----- The data -----

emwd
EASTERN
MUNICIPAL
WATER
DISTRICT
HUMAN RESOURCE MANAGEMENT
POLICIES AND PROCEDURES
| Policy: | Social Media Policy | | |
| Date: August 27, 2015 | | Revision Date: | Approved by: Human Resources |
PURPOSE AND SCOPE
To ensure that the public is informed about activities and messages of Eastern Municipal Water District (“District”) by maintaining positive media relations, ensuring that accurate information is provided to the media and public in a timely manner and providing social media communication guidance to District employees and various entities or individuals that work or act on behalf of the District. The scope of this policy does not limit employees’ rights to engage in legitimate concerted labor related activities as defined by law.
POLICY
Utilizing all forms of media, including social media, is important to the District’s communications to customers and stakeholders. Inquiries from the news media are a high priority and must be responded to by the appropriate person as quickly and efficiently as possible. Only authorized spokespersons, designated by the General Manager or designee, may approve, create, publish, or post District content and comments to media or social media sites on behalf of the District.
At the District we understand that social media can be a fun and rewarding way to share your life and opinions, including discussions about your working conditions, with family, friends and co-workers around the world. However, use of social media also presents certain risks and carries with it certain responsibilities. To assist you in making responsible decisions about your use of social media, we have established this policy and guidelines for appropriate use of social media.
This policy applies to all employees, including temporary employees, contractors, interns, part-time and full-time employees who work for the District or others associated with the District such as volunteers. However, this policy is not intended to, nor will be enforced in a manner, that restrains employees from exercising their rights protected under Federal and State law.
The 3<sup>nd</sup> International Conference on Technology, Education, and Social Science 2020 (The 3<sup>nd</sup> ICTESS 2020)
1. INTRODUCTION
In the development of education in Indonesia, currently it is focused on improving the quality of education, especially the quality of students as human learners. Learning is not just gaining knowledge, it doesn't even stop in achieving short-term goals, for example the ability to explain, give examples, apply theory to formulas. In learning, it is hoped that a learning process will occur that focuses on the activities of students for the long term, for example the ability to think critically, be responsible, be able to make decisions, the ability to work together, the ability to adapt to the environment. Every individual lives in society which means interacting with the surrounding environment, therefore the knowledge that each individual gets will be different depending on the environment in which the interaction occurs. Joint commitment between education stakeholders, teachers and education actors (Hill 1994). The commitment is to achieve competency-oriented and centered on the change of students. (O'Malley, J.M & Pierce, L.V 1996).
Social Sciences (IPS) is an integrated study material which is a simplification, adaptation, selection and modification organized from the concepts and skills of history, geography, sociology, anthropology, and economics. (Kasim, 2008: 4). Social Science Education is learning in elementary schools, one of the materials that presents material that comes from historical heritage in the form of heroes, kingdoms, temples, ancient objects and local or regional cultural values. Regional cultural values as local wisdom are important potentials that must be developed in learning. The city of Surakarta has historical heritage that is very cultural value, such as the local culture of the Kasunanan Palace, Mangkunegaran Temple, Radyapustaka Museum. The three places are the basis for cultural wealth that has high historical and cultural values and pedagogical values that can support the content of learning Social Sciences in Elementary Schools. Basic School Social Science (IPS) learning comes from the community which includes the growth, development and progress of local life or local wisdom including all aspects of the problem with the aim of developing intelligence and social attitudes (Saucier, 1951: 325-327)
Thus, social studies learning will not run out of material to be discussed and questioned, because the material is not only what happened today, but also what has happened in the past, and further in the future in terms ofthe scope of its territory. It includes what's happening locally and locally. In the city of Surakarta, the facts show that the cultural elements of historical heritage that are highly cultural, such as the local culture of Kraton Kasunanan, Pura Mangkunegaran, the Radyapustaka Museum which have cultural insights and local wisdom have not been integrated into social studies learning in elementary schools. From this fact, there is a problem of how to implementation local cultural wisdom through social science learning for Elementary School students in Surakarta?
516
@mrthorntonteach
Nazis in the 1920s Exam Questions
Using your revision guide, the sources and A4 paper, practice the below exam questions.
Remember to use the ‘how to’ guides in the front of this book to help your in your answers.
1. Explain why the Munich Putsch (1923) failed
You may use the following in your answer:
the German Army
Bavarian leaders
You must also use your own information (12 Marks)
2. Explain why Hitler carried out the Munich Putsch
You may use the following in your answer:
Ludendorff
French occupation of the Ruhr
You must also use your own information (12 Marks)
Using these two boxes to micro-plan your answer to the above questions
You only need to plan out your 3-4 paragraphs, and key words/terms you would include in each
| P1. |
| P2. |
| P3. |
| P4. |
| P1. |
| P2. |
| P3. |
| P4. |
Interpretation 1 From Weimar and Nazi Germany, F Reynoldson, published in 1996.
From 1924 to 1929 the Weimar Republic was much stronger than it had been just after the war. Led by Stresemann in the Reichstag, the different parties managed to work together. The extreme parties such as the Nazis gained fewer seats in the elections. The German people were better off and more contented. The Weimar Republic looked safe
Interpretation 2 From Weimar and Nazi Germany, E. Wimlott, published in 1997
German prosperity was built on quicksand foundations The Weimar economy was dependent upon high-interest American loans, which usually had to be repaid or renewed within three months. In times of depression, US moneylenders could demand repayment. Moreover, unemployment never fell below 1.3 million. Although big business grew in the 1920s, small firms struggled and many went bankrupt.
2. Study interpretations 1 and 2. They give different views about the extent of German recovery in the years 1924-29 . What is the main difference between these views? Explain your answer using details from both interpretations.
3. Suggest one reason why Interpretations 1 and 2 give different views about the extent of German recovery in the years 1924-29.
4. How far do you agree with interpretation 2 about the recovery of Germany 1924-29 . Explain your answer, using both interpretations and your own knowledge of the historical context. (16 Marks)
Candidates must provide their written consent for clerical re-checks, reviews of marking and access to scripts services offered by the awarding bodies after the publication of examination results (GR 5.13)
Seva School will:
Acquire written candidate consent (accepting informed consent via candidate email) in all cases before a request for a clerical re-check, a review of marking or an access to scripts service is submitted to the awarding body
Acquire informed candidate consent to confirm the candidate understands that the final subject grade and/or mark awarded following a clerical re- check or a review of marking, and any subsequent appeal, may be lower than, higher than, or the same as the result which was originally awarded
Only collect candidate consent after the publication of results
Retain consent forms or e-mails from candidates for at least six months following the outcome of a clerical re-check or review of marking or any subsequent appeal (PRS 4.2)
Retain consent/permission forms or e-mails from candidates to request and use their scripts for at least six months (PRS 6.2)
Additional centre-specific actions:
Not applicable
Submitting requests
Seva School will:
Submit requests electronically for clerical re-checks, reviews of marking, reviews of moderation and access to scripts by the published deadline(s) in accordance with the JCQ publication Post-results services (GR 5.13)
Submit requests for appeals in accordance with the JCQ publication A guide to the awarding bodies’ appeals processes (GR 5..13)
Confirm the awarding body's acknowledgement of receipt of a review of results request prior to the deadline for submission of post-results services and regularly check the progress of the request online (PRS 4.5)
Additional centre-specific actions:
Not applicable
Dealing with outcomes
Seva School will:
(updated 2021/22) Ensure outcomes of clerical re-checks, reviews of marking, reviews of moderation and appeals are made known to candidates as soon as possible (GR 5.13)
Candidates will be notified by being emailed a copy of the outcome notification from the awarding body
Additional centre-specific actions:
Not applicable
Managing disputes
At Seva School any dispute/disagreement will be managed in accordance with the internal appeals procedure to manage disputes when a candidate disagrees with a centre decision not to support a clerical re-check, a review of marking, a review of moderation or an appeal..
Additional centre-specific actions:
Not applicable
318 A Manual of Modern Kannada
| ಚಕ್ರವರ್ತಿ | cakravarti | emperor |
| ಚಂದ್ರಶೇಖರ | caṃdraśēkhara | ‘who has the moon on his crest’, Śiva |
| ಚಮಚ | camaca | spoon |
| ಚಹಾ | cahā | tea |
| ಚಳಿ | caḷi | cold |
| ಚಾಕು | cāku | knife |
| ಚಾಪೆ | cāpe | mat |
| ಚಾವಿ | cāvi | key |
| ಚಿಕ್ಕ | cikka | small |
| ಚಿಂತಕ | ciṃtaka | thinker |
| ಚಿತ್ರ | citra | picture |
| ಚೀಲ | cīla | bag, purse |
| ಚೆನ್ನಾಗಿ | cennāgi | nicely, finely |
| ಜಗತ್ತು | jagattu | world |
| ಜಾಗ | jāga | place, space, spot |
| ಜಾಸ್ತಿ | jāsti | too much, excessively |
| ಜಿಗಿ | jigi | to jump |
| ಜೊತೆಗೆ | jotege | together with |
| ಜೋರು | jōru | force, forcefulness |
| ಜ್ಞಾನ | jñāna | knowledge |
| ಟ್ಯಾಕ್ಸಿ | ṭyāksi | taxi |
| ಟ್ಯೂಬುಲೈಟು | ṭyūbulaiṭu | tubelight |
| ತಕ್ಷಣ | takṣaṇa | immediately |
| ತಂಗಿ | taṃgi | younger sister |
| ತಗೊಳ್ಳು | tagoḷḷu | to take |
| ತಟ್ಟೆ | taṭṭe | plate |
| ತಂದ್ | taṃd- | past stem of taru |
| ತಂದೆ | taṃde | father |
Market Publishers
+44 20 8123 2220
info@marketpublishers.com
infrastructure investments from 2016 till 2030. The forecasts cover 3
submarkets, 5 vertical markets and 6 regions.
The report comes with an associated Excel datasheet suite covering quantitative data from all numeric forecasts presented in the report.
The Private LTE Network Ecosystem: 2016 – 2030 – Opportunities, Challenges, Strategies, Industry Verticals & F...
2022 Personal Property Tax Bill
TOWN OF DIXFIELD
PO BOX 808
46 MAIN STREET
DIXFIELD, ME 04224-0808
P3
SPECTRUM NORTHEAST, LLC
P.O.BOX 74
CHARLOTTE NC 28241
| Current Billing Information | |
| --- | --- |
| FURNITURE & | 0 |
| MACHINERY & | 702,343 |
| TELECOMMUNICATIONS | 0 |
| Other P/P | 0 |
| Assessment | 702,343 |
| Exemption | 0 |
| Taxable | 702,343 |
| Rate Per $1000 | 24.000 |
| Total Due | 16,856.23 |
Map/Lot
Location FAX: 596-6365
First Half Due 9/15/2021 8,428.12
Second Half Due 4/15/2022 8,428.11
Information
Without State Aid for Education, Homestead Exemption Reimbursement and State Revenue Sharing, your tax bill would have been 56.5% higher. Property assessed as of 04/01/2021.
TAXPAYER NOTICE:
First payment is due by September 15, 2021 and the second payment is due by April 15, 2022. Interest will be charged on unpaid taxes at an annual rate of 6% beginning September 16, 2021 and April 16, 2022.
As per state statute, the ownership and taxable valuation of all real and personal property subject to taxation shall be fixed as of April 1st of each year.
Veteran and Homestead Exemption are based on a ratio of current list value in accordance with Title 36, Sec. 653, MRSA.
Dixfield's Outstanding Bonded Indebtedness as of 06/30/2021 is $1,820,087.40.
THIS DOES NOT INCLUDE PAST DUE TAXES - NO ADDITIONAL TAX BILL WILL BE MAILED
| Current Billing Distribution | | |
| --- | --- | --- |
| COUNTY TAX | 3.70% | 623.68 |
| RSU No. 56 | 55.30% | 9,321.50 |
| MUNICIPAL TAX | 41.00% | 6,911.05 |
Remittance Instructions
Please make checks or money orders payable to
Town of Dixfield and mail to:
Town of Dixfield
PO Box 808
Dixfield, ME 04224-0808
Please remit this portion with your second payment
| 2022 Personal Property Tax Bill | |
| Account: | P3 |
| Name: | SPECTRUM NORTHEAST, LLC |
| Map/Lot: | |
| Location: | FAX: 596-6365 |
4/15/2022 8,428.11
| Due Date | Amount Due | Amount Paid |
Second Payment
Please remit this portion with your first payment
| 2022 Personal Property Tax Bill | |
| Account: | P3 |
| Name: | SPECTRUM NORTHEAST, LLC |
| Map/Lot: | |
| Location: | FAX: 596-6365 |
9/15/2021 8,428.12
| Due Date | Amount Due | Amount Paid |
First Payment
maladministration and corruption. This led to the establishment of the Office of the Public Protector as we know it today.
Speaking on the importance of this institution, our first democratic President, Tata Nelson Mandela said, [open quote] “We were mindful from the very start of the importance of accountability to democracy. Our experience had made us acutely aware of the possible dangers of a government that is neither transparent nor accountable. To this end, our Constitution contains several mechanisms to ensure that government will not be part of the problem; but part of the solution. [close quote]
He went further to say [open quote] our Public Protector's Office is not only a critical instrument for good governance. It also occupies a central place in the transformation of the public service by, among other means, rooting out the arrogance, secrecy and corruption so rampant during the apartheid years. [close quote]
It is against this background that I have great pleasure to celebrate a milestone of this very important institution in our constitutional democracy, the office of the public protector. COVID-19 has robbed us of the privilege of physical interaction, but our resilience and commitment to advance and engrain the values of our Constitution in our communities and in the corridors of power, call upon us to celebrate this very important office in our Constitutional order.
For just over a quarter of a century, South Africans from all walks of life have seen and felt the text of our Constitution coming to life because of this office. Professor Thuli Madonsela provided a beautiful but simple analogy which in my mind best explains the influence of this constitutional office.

-----

**Exercise directions:** Starting with the line with "Candidates will be" above and going on through the line with "submarkets, 5 vertical markets and 6 regions.", transcribe every line exactly, both ends included, and add nothing.

**Written answer:**
Candidates will be notified by being emailed a copy of the outcome notification from the awarding body
Additional centre-specific actions:
Not applicable
Managing disputes
At Seva School any dispute/disagreement will be managed in accordance with the internal appeals procedure to manage disputes when a candidate disagrees with a centre decision not to support a clerical re-check, a review of marking, a review of moderation or an appeal..
Additional centre-specific actions:
Not applicable
318 A Manual of Modern Kannada
| ಚಕ್ರವರ್ತಿ | cakravarti | emperor |
| ಚಂದ್ರಶೇಖರ | caṃdraśēkhara | ‘who has the moon on his crest’, Śiva |
| ಚಮಚ | camaca | spoon |
| ಚಹಾ | cahā | tea |
| ಚಳಿ | caḷi | cold |
| ಚಾಕು | cāku | knife |
| ಚಾಪೆ | cāpe | mat |
| ಚಾವಿ | cāvi | key |
| ಚಿಕ್ಕ | cikka | small |
| ಚಿಂತಕ | ciṃtaka | thinker |
| ಚಿತ್ರ | citra | picture |
| ಚೀಲ | cīla | bag, purse |
| ಚೆನ್ನಾಗಿ | cennāgi | nicely, finely |
| ಜಗತ್ತು | jagattu | world |
| ಜಾಗ | jāga | place, space, spot |
| ಜಾಸ್ತಿ | jāsti | too much, excessively |
| ಜಿಗಿ | jigi | to jump |
| ಜೊತೆಗೆ | jotege | together with |
| ಜೋರು | jōru | force, forcefulness |
| ಜ್ಞಾನ | jñāna | knowledge |
| ಟ್ಯಾಕ್ಸಿ | ṭyāksi | taxi |
| ಟ್ಯೂಬುಲೈಟು | ṭyūbulaiṭu | tubelight |
| ತಕ್ಷಣ | takṣaṇa | immediately |
| ತಂಗಿ | taṃgi | younger sister |
| ತಗೊಳ್ಳು | tagoḷḷu | to take |
| ತಟ್ಟೆ | taṭṭe | plate |
| ತಂದ್ | taṃd- | past stem of taru |
| ತಂದೆ | taṃde | father |
Market Publishers
+44 20 8123 2220
info@marketpublishers.com
infrastructure investments from 2016 till 2030. The forecasts cover 3
submarkets, 5 vertical markets and 6 regions.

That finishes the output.